If you're on a UNIX system you can say "man memcpy" (or "man 3 memcpy" if there is a command with the same name) and that will pull up a manual page that mentions which header file the function is in. Once you've used them for a while you get a sense of which headers you should be including for what purposes. You can also access man pages online, as std10093 mentioned, usually just by googling the name of the function or "man memcpy".

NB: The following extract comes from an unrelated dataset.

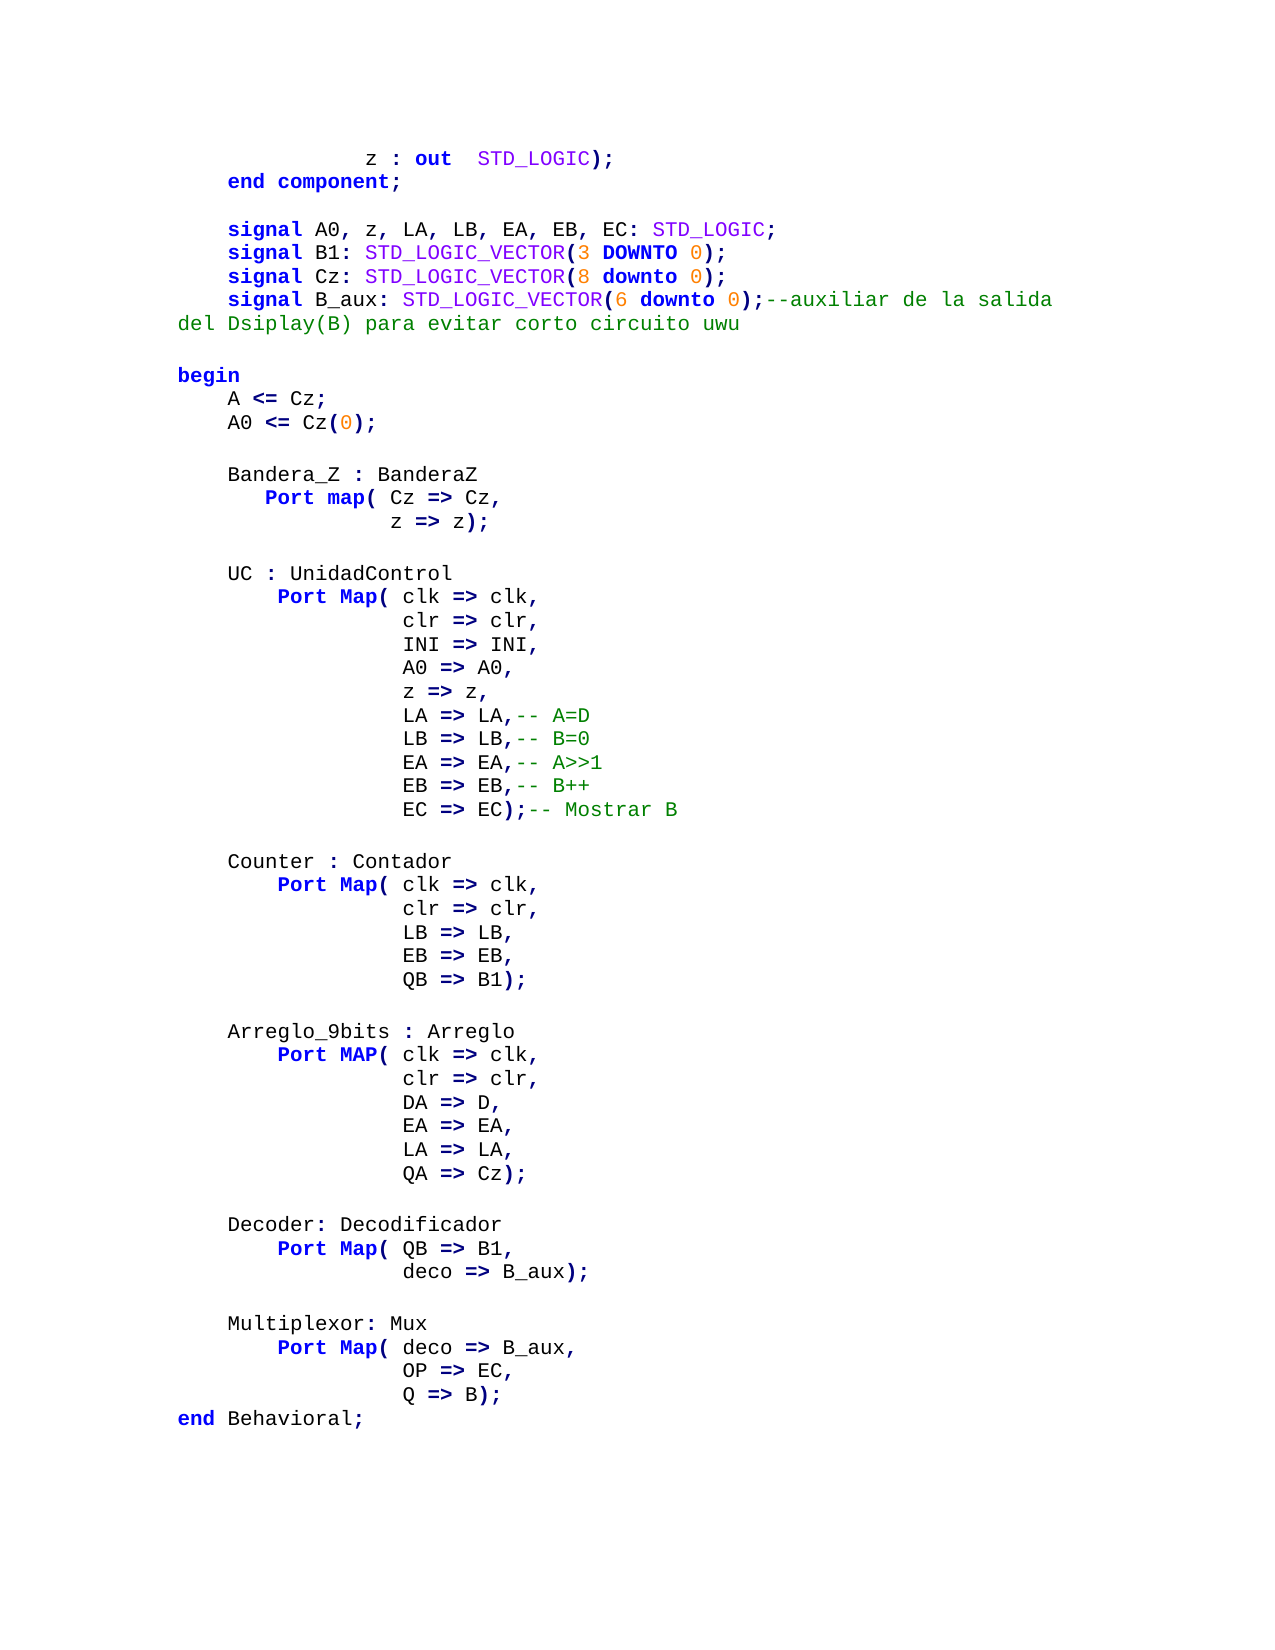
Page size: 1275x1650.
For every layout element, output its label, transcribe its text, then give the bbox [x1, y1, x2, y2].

Basically there are two parts to any library: header files, which have function prototypes; and actual library files, which contain the code and which you must link to. For example, if I use pthreads, then I might include <pthread.h> and start using the functions; but until I actually linked with libpthread.a (as it's called on Linux; Windows might say pthread.lib) I'd have linker errors because the linker wouldn't know where to find the code for pthread_create(), pthread_attr_init(), etc. There's actually another layer of complexity. Some libraries are linked statically, which means the code is included in your executable, and some are linked dynamically: this means the library is loaded at run-time (more efficient if many programs use the same library). On Windows, DLL files are dynamic libraries, and on Linux I can see pthread being loaded by my hello world program compiled with pthreads:
Code:
$ ldd hello
linux-vdso.so.1 => (0x00007fff20fad000)
libc.so.6 => /lib/x86_64-linux-gnu/libc.so.6 (0x00007fb39fe38000)
/lib64/ld-linux-x86-64.so.2 (0x00007fb3a01e1000)
$ ldd hellopthread
linux-vdso.so.1 => (0x00007fff831ff000)
libpthread.so.0 => /lib/x86_64-linux-gnu/libpthread.so.0 (0x00007f207f118000)
libc.so.6 => /lib/x86_64-linux-gnu/libc.so.6 (0x00007f207ed91000)
/lib64/ld-linux-x86-64.so.2 (0x00007f207f356000)
$
DLLs perform the same function on Windows.